In a recent column, I explored what it means to "have it all." Life presents us with the challenge, and reward, of an always-evolving definition of "having it all"--especially for women.
I'd like to explore the area that is often the most neglected, yet is the most crucial: self.
Every time you take a flight, you're reminded of the instructions to put your own oxygen mask on before helping others in the event of an emergency. Why is that? Because if we literally can't breathe, we are of no use to anyone else.
Women tend to focus on taking care of others--children, spouses, friends, colleagues--while neglecting themselves. But if we are not at our best, we cannot show up for anyone else.
Here are several things you can do to start making your "self" as important as the other parts of your life.
Prioritize your health. Numerous studies show that people who prioritize their health have more energy and better focus. Although we often try to do it all, we can't: We need proper nutrition, sleep, and exercise, and the time to recover after long stretches of work.
I find that keeping my body moving is an enjoyable--and rewarding--way to prioritize my health, and many successful leaders feel this way, too.
Several years ago, I had the pleasure of working with Frances Hesselbein, former CEO of the Girl Scouts of America and recipient of the Presidential Medal of Freedom award. Once, I picked her up from the airport and accompanied her as she checked into her hotel. After check-in, she asked the front desk for two cans of soda. When they asked what kind she'd like, she said it didn't matter--she would not be drinking the soda, she would be using the cans as hand weights to exercise with in her room. Frances found a way to prioritize her health--and keep moving--in a life filled with work and travel.
Manage your energy. In a recent article, McKinsey partner Gila Vadnai-Tolub writes that the term "work-life balance" implies that one area depletes energy while the other restores. She argues we're better served by learning how to balance our four types of energy: physical, mental, emotional, and spiritual.
Physical energy defines how we feel in our bodies. If you're ever working for long periods of time and feel the urge to get up and walk around, that's your body responding to a need for a boost in physical energy. Make room for physical resets in your daily schedule.
Mental energy is the energy we use to focus, analyze, and think. We all have mental tasks that energize or drain us. Being mindful and aware of what these are helps us manage mental energy.
We derive emotional energy from connecting with others. Positive interactions can boost our emotional energy, while negative interactions can drain us.
Finally, we derive spiritual energy from doing things that are meaningful to us.
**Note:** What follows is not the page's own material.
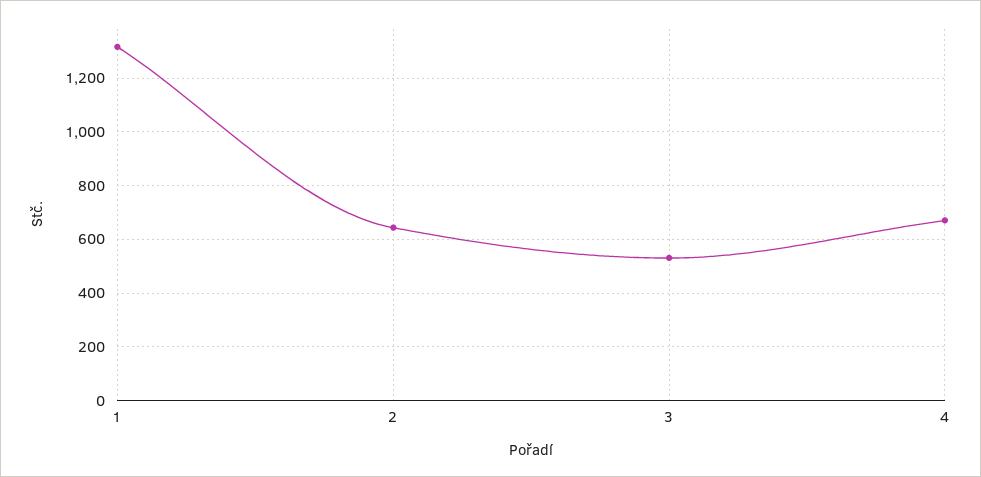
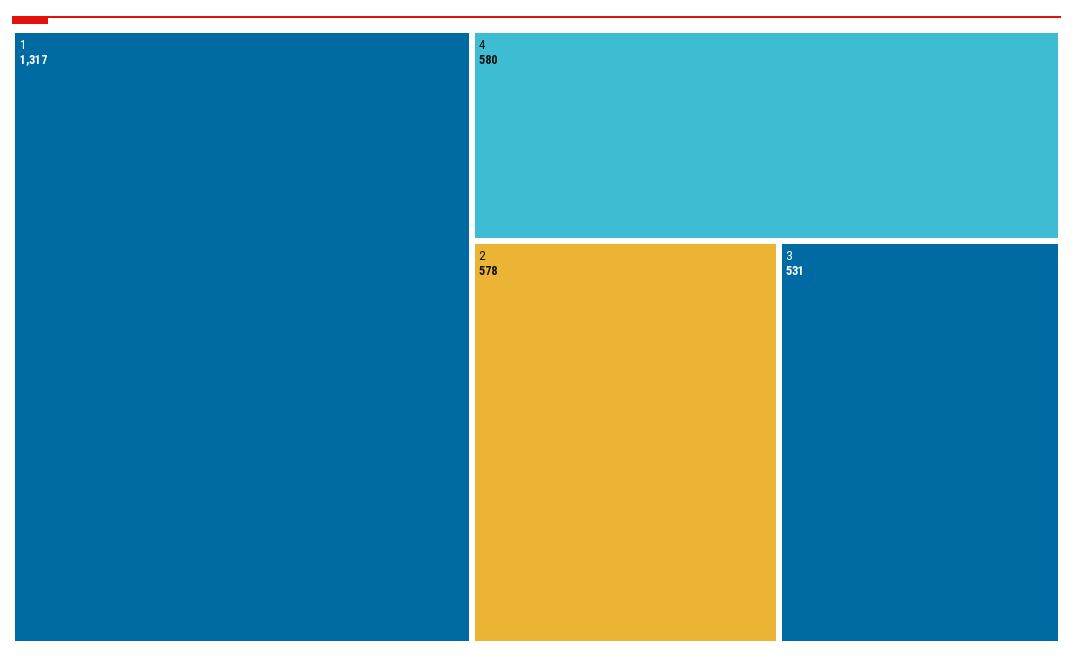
2: 650 -> 578
4: 675 -> 580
When our work is fulfilling on a deep level, we may feel physically and mentally exhausted, but our reserve of spiritual energy is full.
If you are aware of the elements of your life that fill or deplete your physical, mental, emotional, and spiritual energy, you can more easily find balance.
Take control of your smartphone. "Mindfulness" is more than a current-day buzzword -- it describes the act of being truly in the moment, free of distraction, judgment, and mental noise, and present with the task or person in front of you. Sadly, one of our greatest tools for productivity is also one of the greatest hindrances to mindfulness: the smartphone.
Studies show that the mere presence of a phone between two people affects the quality and content of their conversation. An interaction that could fulfill your spiritual or emotional energy can end up depleting it.
One of my clients realized her smartphone was extending her workday into unreasonable hours, affecting her time with her family--keeping her from feeling like she was "having it all." In response, she created three smartphone rules for herself.
One, she turns her phone off at 7 p.m. and on again at 7 a.m. This gives her time to unwind in the evening with her family and time to ease into her day without rushing to check emails. Two, she avoids checking or sending emails to her team after hours and on the weekends. Doing so only perpetuates the cycle of frenzy. Three, she turned off notifications for most apps, lessening the noise that can distract her. With these rules, she allows herself to disconnect, live in the moment, and appreciate the people she is with.
"Self-care" is a term we hear often, but it means more than the occasional manicure or massage. When we truly take care of the "self," we make ourselves as important as the people and the tasks in our lives--and, in turn, we're able to be better parents, partners, and leaders.